Churn models to help SA's mobile telcos build loyalty
Is predictive modelling key to understanding customer loyalty? This is the question posed by the South African marketing insight services firm, Knowledge Factory, which argues that predictive modelling techniques are the key to understanding what drives customer loyalty, particularly in the mobile phone sector where number portability has just been introduced in the country.
The introduction of Mobile Number Portability (MNP), which enables South African mobile phone service customers to retain their phone number when changing mobile service provider, is expected to test customer loyalty and trigger far higher levels of churn, as it did in other countries that have already introduced number portability.
Attention to retention But some analysts believe that more than one-quarter of consumers (a predicted 27%) will change networks within one year of the service becoming available, and such predictions have ensured that customer retention is now firmly at the top of the agenda for the country's mobile operators.
"MNP will definitely have an impact and create volatility in the telecoms market," warned Suben Moodley, client services manager for the Knowledge Factory. "But it will simply be an expansion or increase of existing churn propensities."
Moodley acknowledges that, without the artificial hook of losing their number, customers will feel less trapped, but also argues that it will be existing grievances that prompt them to switch providers: "The higher rates of churn will predominantly be from customers with existing complaints or reasons for wanting to move, simply taking advantage of MNP."
What drives churn? Although particularly rife in fiercely competitive industries such as telecoms, customer churn is a significant problem that spares very few companies. The mobile communications industry in particular is largely product driven and price conscious - two traditionally strong reasons for runaway customer churn. But Moodley suggests that the main driver of churn may actually be service delivery, both in terms of customer service and network performance.
"Although it might appear otherwise, with price conscious customers clamouring for the latest and greatest handsets, these reasons tend to cancel themselves out in the age of hyper-consumerism," said Moodley. "And products and service packages are quickly replicated by the competition anyway, so there is no real, enduring advantage from either."

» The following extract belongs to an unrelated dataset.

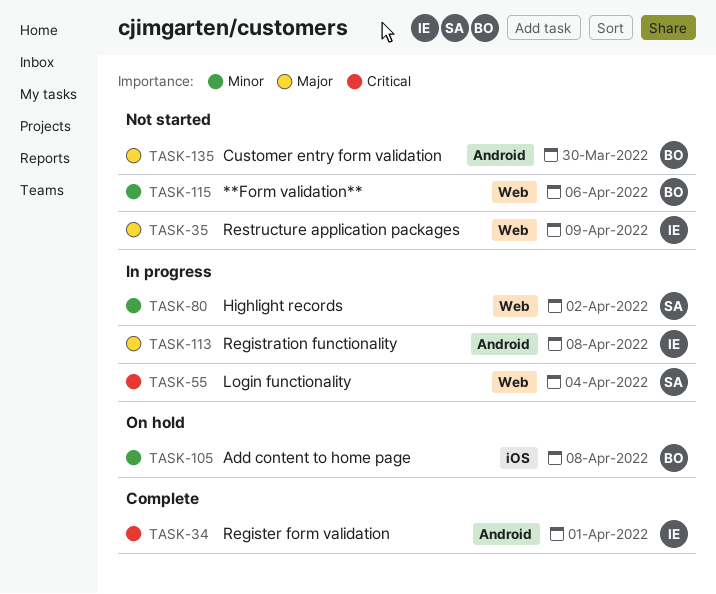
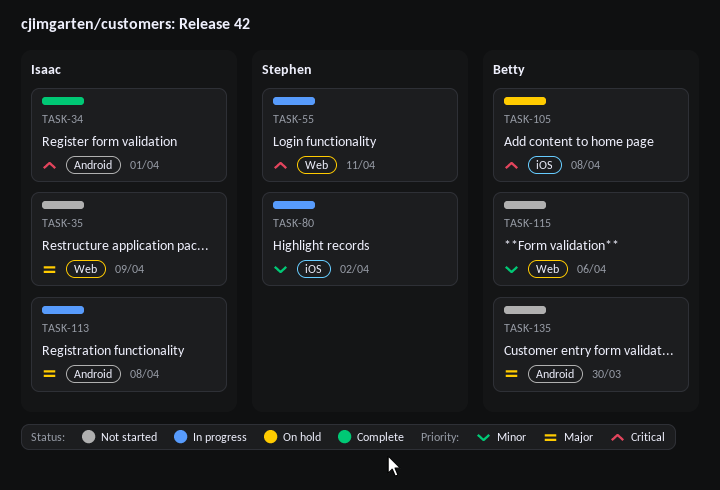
TASK-55, due: Apr 4 -> Apr 11
TASK-80, label: Web -> iOS
TASK-105, priority: Minor -> Critical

Churn patterns To help companies effectively manage their churn rate, Knowledge Factory uses predictive modelling techniques based on empirical evidence and analytics to help find churn patterns. By combining a variety of mathematical techniques, including artificial neural networks, statistical regression, and decision trees, the company determines the propensity of any individual customer to cease doing business with a company within a given time period.
According to Moodley, the results are often surprising: "You might be under the impression that customers want the latest phones or trendier outlets, but - for example - a large number of those leaving the network may have experienced a considerable number of dropped calls in the past six months."
Data analysis needed Analytical customer management strategies can certainly be helpful for mobile phone network operators because they have unusually rich transactional data, which allows very specific patterns and results to be identified.
"Many operators have recognised this and made significant investments in churn modelling software," explained Moodley, "But many still struggle to get maximum value from their data."
For example, Moodley cites using a network's detailed transactional data to up-sell and cross-sell customers. Apart from reducing churn, this is one of many ways that mobile operators could be using their data to drive greater loyalty and reduce the risk of the churn that will inevitably result from number portability.
"In the end, MNP represents a tremendous opportunity for the network operators," concluded Moodley. "Armed with customer churn modelling techniques, operators can not only ensure they mitigate churn but also take advantage of the volatility for acquisition, making sure that those customers who do move are moving towards them rather than away from them."